Yevgeny Sudbin plays the very first version on BIS, coupled with the stupendously good Medtner 2nd Concerto. Being simplistic, it's longer (nearly 31 mins, compared to the usual 26 or 27?), and even more ruminative (polite version of waffle!) than the accepted version. But then again, it sounds more virtuosic to me anyway.

I really admire Sudbin, and this is a fine recording, even with a somewhat obscure little orchestra. However, in black and white terms, he was probably right to revise it!

If you want a comparison to try, Rudy/Jansons offer the finales from both versions on EMI.


----------



## Manxfeeder

Fritz Kobus said:


> So, I heard there is an original version of Piano Concerto #4 that is worth hearing. There are only a few recordings on disk, but then to add to the confusion


I have nothing to add in answer to your question but just to comment that I appreciate those who read older threads and resurrect them. I wasn't into Rachmaninoff when this was originally posted, so I ignored it. Now that I'm in a Rachmaninoff phase, these kinds of things are interesting.


----------



## SixFootScowl

I ended up grabbing this one as the original 1926 version of Piano Concerto #4. The bonus is I get a Scriabin (alt spelling on cover?) work I have never heard before.


----------



## SixFootScowl

Other options:

This one says 1927 version on the back, and you also get Act 1 of Monna Vanna (he never finshed this opera). I'd have grabbed this as it is lower price used, but I will be getting that same Monna Vanna in my big 28-disk set.









This was also tempting, but the original of Piano Concerto #1 is not as interesting to me. Certainly a recording for the completest. Just says original version for both and does not give the year for PC #4. 









Anybody know of any other sets for these?

Also, I heard the second piano sonata was revised to its detriment, but it may be that the earlier version is well recorded. I just have not had time or inclination to investigate that one yet.


----------



## Manxfeeder

Fritz Kobus said:


> This was also tempting, but the original of Piano Concerto #1 is not as interesting to me. Certainly a recording for the completest. Just says original version for both and does not give the year for PC #4.
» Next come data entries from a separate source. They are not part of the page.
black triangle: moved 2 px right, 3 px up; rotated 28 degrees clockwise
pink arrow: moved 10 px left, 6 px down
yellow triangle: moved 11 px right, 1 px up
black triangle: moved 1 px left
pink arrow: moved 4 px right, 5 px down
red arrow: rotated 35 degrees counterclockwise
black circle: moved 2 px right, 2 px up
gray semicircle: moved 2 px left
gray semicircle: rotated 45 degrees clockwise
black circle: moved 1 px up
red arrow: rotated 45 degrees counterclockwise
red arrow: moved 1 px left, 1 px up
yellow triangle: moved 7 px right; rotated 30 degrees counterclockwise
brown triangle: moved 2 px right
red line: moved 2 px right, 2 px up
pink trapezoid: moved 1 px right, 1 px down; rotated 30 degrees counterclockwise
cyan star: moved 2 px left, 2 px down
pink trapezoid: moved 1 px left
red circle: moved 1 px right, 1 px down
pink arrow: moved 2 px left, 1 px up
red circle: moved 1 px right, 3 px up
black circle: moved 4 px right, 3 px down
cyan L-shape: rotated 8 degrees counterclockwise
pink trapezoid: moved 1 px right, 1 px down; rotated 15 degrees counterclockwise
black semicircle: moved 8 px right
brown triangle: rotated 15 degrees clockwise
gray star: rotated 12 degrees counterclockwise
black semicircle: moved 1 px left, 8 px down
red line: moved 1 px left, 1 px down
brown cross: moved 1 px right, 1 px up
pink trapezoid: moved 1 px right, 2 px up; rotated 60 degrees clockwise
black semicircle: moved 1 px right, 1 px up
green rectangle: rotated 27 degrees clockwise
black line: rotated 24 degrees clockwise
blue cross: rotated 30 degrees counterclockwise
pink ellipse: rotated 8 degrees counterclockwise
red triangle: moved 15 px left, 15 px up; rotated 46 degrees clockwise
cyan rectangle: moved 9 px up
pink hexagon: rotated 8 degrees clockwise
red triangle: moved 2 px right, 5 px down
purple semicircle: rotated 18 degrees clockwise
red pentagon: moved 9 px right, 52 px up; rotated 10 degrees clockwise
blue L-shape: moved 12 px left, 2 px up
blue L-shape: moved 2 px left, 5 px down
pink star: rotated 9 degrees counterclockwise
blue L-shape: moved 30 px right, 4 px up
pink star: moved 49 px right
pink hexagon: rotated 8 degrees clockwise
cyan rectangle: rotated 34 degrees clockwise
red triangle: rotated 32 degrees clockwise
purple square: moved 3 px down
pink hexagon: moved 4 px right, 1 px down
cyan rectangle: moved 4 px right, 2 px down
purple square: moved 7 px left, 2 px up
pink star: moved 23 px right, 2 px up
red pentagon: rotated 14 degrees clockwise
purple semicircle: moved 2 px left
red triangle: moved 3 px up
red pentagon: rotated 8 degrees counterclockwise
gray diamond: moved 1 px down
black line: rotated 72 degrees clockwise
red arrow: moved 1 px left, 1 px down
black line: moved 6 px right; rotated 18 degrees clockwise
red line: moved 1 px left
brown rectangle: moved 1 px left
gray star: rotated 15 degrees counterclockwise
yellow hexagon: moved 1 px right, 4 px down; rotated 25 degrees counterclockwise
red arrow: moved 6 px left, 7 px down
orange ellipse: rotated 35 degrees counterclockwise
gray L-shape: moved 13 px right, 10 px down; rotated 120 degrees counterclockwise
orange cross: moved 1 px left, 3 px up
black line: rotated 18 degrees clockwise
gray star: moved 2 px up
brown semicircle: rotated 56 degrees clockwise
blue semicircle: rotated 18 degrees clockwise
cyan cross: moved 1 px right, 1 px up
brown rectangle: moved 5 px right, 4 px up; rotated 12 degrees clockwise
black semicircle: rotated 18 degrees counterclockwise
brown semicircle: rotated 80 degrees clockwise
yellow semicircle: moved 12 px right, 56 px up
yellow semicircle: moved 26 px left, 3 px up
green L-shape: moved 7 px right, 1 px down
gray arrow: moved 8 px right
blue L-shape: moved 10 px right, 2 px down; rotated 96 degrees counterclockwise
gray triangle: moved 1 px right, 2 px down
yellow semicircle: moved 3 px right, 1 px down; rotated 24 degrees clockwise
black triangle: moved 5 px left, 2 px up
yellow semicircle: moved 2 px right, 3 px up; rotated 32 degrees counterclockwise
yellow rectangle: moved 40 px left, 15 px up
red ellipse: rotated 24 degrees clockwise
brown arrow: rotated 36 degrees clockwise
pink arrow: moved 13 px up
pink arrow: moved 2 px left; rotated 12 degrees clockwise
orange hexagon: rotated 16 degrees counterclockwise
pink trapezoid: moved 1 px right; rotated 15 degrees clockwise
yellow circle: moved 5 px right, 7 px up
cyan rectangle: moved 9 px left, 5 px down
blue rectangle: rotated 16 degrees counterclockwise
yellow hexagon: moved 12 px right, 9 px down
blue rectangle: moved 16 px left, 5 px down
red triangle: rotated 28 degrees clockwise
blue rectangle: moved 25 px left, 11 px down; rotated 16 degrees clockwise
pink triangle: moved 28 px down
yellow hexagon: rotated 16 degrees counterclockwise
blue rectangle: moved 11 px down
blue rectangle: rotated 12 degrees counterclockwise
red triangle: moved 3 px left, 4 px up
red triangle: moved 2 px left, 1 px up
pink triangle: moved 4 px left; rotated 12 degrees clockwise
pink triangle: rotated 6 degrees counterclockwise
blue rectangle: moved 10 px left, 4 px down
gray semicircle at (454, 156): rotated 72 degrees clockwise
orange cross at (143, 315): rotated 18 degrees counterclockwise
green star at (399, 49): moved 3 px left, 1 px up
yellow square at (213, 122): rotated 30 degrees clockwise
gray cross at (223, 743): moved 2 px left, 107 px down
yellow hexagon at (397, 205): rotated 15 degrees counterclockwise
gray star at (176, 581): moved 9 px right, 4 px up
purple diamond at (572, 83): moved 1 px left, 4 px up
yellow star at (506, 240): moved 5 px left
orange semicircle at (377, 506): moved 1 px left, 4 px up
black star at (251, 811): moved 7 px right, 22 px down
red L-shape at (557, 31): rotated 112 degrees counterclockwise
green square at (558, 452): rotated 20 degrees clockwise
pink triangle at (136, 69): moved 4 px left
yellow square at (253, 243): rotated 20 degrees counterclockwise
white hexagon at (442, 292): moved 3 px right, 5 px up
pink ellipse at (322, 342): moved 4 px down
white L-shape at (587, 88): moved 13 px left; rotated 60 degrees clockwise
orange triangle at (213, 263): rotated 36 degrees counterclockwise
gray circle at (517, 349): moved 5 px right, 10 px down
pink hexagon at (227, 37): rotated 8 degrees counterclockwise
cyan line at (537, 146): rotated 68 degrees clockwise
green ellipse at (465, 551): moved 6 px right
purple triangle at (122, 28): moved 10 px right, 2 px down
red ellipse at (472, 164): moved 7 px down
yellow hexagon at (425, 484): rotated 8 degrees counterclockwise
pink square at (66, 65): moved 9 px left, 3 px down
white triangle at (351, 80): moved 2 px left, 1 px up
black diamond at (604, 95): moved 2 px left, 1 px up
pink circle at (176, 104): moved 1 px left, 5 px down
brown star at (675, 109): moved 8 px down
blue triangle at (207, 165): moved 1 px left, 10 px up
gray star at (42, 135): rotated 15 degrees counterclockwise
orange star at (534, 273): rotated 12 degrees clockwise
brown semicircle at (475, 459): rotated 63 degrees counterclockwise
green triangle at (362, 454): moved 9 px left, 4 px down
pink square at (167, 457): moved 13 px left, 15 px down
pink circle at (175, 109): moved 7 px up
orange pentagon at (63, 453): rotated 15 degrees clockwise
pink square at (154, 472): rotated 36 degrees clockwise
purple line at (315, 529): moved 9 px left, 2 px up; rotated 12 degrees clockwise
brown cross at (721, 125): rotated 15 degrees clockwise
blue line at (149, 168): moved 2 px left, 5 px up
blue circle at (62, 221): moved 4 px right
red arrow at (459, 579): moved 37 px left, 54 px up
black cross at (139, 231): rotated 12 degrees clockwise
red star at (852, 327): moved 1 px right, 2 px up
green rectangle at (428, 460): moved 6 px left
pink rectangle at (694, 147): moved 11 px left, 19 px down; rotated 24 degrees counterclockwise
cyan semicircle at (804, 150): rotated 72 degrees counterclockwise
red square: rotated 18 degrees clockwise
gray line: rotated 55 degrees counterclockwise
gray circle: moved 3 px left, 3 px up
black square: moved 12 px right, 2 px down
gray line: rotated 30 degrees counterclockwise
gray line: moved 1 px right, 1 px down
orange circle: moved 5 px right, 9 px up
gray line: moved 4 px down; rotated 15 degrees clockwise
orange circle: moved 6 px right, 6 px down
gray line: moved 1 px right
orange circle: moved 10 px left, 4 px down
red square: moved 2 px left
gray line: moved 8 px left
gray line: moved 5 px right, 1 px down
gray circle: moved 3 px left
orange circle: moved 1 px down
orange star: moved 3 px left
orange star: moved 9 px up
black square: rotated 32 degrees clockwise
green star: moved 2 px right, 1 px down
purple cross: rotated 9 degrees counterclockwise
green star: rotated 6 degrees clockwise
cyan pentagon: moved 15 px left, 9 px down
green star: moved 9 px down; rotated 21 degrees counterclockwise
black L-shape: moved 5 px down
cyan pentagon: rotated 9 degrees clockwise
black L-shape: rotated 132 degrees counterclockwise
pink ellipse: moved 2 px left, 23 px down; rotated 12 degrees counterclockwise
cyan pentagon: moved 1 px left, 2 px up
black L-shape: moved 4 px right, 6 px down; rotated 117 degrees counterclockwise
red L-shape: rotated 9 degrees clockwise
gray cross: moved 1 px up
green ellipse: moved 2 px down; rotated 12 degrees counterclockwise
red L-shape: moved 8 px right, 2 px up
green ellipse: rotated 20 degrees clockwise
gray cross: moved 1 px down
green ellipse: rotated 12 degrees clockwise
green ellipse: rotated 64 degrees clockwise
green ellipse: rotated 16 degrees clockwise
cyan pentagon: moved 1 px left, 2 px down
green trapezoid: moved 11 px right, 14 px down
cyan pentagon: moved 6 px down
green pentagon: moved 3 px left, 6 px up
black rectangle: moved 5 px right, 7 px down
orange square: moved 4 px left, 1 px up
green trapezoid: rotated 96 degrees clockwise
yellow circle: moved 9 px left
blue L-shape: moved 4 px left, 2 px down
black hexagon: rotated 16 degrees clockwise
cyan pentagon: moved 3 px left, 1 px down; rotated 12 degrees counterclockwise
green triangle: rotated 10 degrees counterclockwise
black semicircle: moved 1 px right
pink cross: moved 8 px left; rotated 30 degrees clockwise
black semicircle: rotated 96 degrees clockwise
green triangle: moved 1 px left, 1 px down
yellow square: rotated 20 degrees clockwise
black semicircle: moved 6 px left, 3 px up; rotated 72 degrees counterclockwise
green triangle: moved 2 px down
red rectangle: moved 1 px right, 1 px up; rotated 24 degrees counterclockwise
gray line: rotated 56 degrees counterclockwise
That's the one I have. It's included in the Decca Rachmaninov complete works set along with the more famous versions. I haven't paid much attention to them (just because of time; it's a big set), but you're picquing my interest.


----------



## SixFootScowl

A little more light shed by Max Harrison in Rachmaninoff: Life, Works, Recordings (p336):



> [In 1941 Rachmaninoff made] a final revision to Concerto No. 4, which emerged even more heavily cut than the revisions of 1928. In fact, the 'manuscript,' now in the Library of Congress, is a printed copy of the 1928 publication on which Rachmaninoff worked with scissors and paste, making additions in his own hand.


----------



## flamencosketches

"Life is too short to spend it wandering in the barren Sahara of musical trash."
--Sergei Vasilyevich Rachmaninoff

Who was he talking about when he said that? :lol:


----------



## SixFootScowl

flamencosketches said:


> "Life is too short to spend it wandering in the barren Sahara of musical trash."
> --Sergei Vasilyevich Rachmaninoff
> 
> Who was he talking about when he said that? :lol:


Don't know but here is greater context:









WIkiquote says it is an "Extract from an interview by James Francis Cooke, as given in the 1999 edition of Great Pianists on Piano Playing (Mineola: Dover Publications, 1999) p. 217."


----------



## SixFootScowl

Or maybe this from Wikiquote sheds some light:


> I feel like a ghost wandering in a world grown alien. I cannot cast out the old way of writing and I cannot acquire the new. I have made an intense effort to feel the musical manner of today, but it will not come to me. --Sergei Rachmaninoff
> 
> Interviewed by Leonard Liebling in The Musical Courier, 1939; cited from Sergei Bertensson and Jay Leyda Sergei Rachmaninoff: A Lifetime in Music (Bloomington: Indiana University Press, 2002) p. 351.


----------